Yangmin · September 7, 2022, 4:49am

Hi, I was trying to debug about the

"RuntimeError: cuda runtime error (710) : device-side assert triggered "

by using Cuda_Launch_Blocking=1.

It seems like setting the above environment variable to 1 slows down the training speed of whole code.

Should I use this blocking=1 only in debugging and not in training?
Does it reduce the speed?

ptrblck · September 7, 2022, 4:53am

Yes, CUDA_LAUNCH_BLOCKING=1 is a debug env variable used to block kernel launches and to report the proper stacktrace once an assert is triggered. You should not use it in production, but only during debugging.

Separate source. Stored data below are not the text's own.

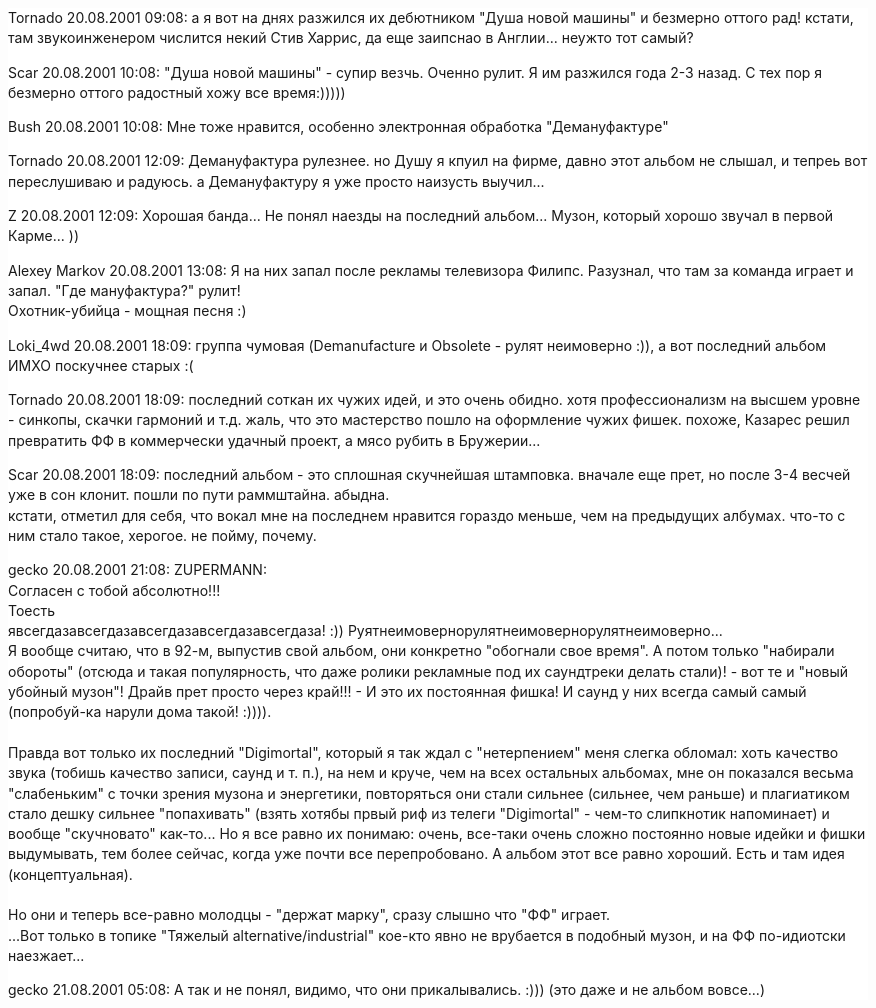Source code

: Tornado 20.08.2001 09:08:
а я вот на днях разжился их дебютником "Душа новой машины" и безмерно оттого рад! кстати, там звукоинженером числится некий Стив Харрис, да еще заипснао в Англии... неужто тот самый?

Scar 20.08.2001 10:08:
"Душа новой машины" - супир везчь. Оченно рулит. Я им разжился года 2-3 назад. С тех пор я безмерно оттого радостный хожу все время:)))))

Bush 20.08.2001 10:08:
Мне тоже нравится, особенно электронная обработка "Демануфактуре"

Tornado 20.08.2001 12:09:
Демануфактура рулезнее. но Душу я кпуил на фирме, давно этот альбом не слышал, и тепреь вот переслушиваю и радуюсь. а Демануфактуру я уже просто наизусть выучил...

Z 20.08.2001 12:09:
Хорошая банда... Не понял наезды на последний альбом... Музон, который хорошо звучал в первой Карме... ))

Alexey Markov 20.08.2001 13:08:
Я на них запал после рекламы телевизора Филипс. Разузнал, что там за команда играет и запал. "Где мануфактура?" рулит!<BR>Охотник-убийца - мощная песня :)

Loki_4wd 20.08.2001 18:09:
группа чумовая (Demanufacture и Obsolete - рулят неимоверно :)), а вот последний альбом ИМХО поскучнее старых :(

Tornado 20.08.2001 18:09:
последний соткан их чужих идей, и это очень обидно. хотя профессионализм на высшем уровне - синкопы, скачки гармоний и т.д. жаль, что это мастерство пошло на оформление чужих фишек. похоже, Казарес решил превратить ФФ в коммерчески удачный проект, а мясо рубить в Бружерии...

Scar 20.08.2001 18:09:
последний альбом - это сплошная скучнейшая штамповка. вначале еще прет, но после 3-4 весчей уже в сон клонит. пошли по пути раммштайна. абыдна.<BR>кстати, отметил для себя, что вокал мне на последнем нравится гораздо меньше, чем на предыдущих албумах. что-то с ним стало такое, херогое. не пойму, почему. 

gecko 20.08.2001 21:08:
ZUPERMANN:<BR>Согласен с тобой абсолютно!!!<BR>Тоесть<BR>явсегдазавсегдазавсегдазавсегдазавсегдаза! :)) Руятнеимовернорулятнеимовернорулятнеимоверно...<BR> Я вообще считаю, что в 92-м, выпустив свой альбом, они конкретно "обогнали свое время". А потом только "набирали обороты" (отсюда и такая популярность, что даже ролики рекламные под их саундтреки делать стали)! - вот те и "новый убойный музон"! Драйв прет просто через край!!! - И это их постоянная фишка! И саунд у них всегда самый самый (попробуй-ка нарули дома такой! :)))).<BR><BR> Правда вот только их последний "Digimortal", который я так ждал с "нетерпением" меня слегка обломал: хоть качество звука (тобишь качество записи, саунд и т. п.), на нем и круче, чем на всех остальных альбомах, мне он показался весьма "слабеньким" с точки зрения музона и энергетики, повторяться они стали сильнее (сильнее, чем раньше) и плагиатиком стало дешку сильнее "попахивать" (взять хотябы првый риф из телеги "Digimortal" - чем-то слипкнотик напоминает) и вообще "скучновато" как-то... Но я все равно их понимаю: очень, все-таки очень сложно постоянно новые идейки и фишки выдумывать, тем более сейчас, когда уже почти все перепробовано. А альбом этот все равно хороший. Есть и там идея (концептуальная).<BR><BR> Но они и теперь все-равно молодцы - "держат марку", сразу слышно что "ФФ" играет. <BR> ...Вот только в топике "Тяжелый alternative/industrial" кое-кто явно не врубается в подобный музон, и на ФФ по-идиотски наезжает...

gecko 21.08.2001 05:08:
А так и не понял, видимо, что они прикалывались. :))) (это даже и не альбом вовсе...)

Amey_Naik · January 20, 2024, 5:27am

What does CUDA_LAUNCH_BLOCKING=1 do exactly? Can someone please elaborate?

ptrblck · January 20, 2024, 1:24pm

Kernel launches will be blocked, i.e. they won’t be executed asynchronously anymore as already explained. From CUDA’s programming guide:

Programmers can globally disable asynchronicity of kernel launches for all CUDA applications running on a system by setting the CUDA_LAUNCH_BLOCKING environment variable to 1. This feature is provided for debugging purposes only and should not be used as a way to make production software run reliably.